DOCUMENT SEGMENT

I agree, liturgical abuses are always wrong. And I am well aware of the invalid baptisms. But once again you are confusing the OF itself with how it has been implemented and (oftentimes) abused. I would like to see all available forms of Mass and the sacraments celebrated properly and reverently, according to their prescribed rubrics. That’s where I stand on the issue. 🙂
 
Define Faith. Faith means doctrine and dogma. I would well believe that the Mass form has something to do with Faith.
“Something to do with” it, yes, because it is a medium for expressing and transmitting the faith (we’re talking about the Mass form, not the Mass itself, remember). Faith indeed consists of dogma and doctrine, but those things do not change. Liturgical forms do. Ergo, liturgical forms are not dogma or doctrine, and thus a form of liturgy cannot be definitively and infallibly set forth as the perfect and indispensable form of the Mass notwithstanding the declarations of future Popes.
 
@Aragorn1:

However contained in the Liturgy is Faith. A Pope could make an Infallible statement about the Liturgy as long as it didn’t contradict Magisterium.
 
I see problems with this - a tendency to divorce the Popes from the Magisterium as if they themselves aren’t part of that very Magisterium, and in fact the most important part, since they as individuals DO enjoy the charism of infallibilty and Magisterial authority to a unique degree (for the record, I do not say absolutely).

And binding Popes to previous Popes and Councils as though whoever pronounces first upon an issue or a doctrine is somehow more infallible then their successors who may expand and further refine that doctrine.

With every new Papal pronouncement, unless it be mere repetition of what has been taught by previous Popes and Councils, comes the opportunity to teach heresy, if we believe your view, and anything that can’t be verified against previous Popes and Councils could potentially be heresy, if we are to believe your view. Which is ridiculous - Popes and Councils do and always have taught ‘outside the box’ of their predecessors, and taught infallibly as well.

So how are we to believe 90% of what any Pope purports to infallibly teach, even when they declare it ex cathedra and all the rest?
Exactly. It’s impossible to determine true doctrine in that case, and eventually everyone constructs his own faith on his own interpretation of the Magisterium (as I pointed out before).

Holden, if everything a Pope teaches Ex Cathedra has to be tested against “the Magisterium”, then what of the Popes in the past whose teaching composes the Magisterium against whose teaching the Pope is question is being measured? With whose teachings were their own compared? And so on down the line. By your theory how do we know past popes were not teaching heresy as well? Your argument is a recipe for disaster in the Church.

SOURCE INFORMATION
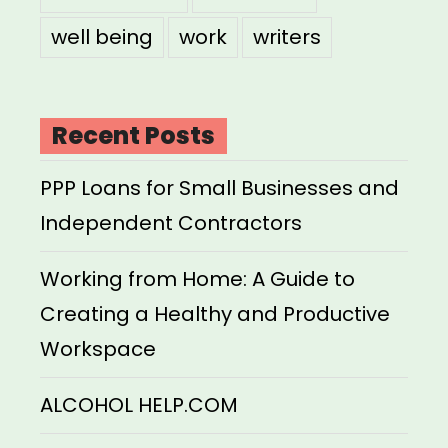
well being
work
writers
Recent Posts
PPP Loans for Small Businesses and
Independent Contractors
Working from Home: A Guide to
Creating a Healthy and Productive
Workspace
ALCOHOL HELP.COM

WHAT TO WORK ON
(1) Copy from the liturgy discussion the passage between "Define Faith. Faith" and "of future Popes.", inclusive.
(2) In the liturgy discussion, what does the writer call the Mass form, as opposed to the Mass itself?
(3) Continue the liturgy discussion from its final sentence.

ANSWERS BY ITEM
(1)
Define Faith. Faith means doctrine and dogma. I would well believe that the Mass form has something to do with Faith.
“Something to do with” it, yes, because it is a medium for expressing and transmitting the faith (we’re talking about the Mass form, not the Mass itself, remember). Faith indeed consists of dogma and doctrine, but those things do not change. Liturgical forms do. Ergo, liturgical forms are not dogma or doctrine, and thus a form of liturgy cannot be definitively and infallibly set forth as the perfect and indispensable form of the Mass notwithstanding the declarations of future Popes.

(2) A medium for expressing and transmitting the faith.

(3)
If a Pope teaches something Ex Cathedra, it is dogma. PERIOD. No ifs, buts, or whys.
 
Lily,

it seems as if you don’t agree that Popes are bound to the Magisterium of the Catholic Church. A Pope is only Infallible when teaching with the Magisterium. Otherwise they are fallible people.
Like I said, as a practical matter there won’t be conflict, the Holy Spirit would prevent it.

But in terms of the doctrine of Papal Infallibility, though, the requirements are pretty clear - ex cathedra pronouncement intended to be binding on all the faithful etc etc.

No mention in there of teachings that conflict with previous Popes automatically being null and void.

In cases of apparent conflict (such as some see between Quo Primum and the NO) it’ll be the case that
a) the two statements are not in conflict (eg current teaching on EENS which is an expansion and clarification of rather than a contradiction of previous teachings of EENS, or the NO which sits alongside rather than supplanting the TLM) or
b) one statement won’t meet one of the criteria of infallibility.

As for Pius V intending Quo Primum to be infallible - Popes make statements all the time not expecting or intending them to be infallible. Of course there was a purpose in Pius V promulgating Quo Primum, even if it isn’t infallible.
 
I understand that Popes are protected from teaching heresy Infallibly, however I still think that a Pope could try to teach heresy via Ex Cathedra
 
@Lily:

Exactly my point about Pope St. Pius V, however can you somehow prove that it was not Infallible? You can’t regardless of what some people say the Liturgy does have to do with Faith. This doesn’t mean that it is dogma, however it is Faith related, thus Ex Cathedra statements can be made about it.
 
I understand that Popes are protected from teaching heresy Infallibly, however I still think that a Pope could try to teach heresy via Ex Cathedra
They won’t succeed! It’d be the end of Christ’s promise that the gates of Hell wouldn’t prevail.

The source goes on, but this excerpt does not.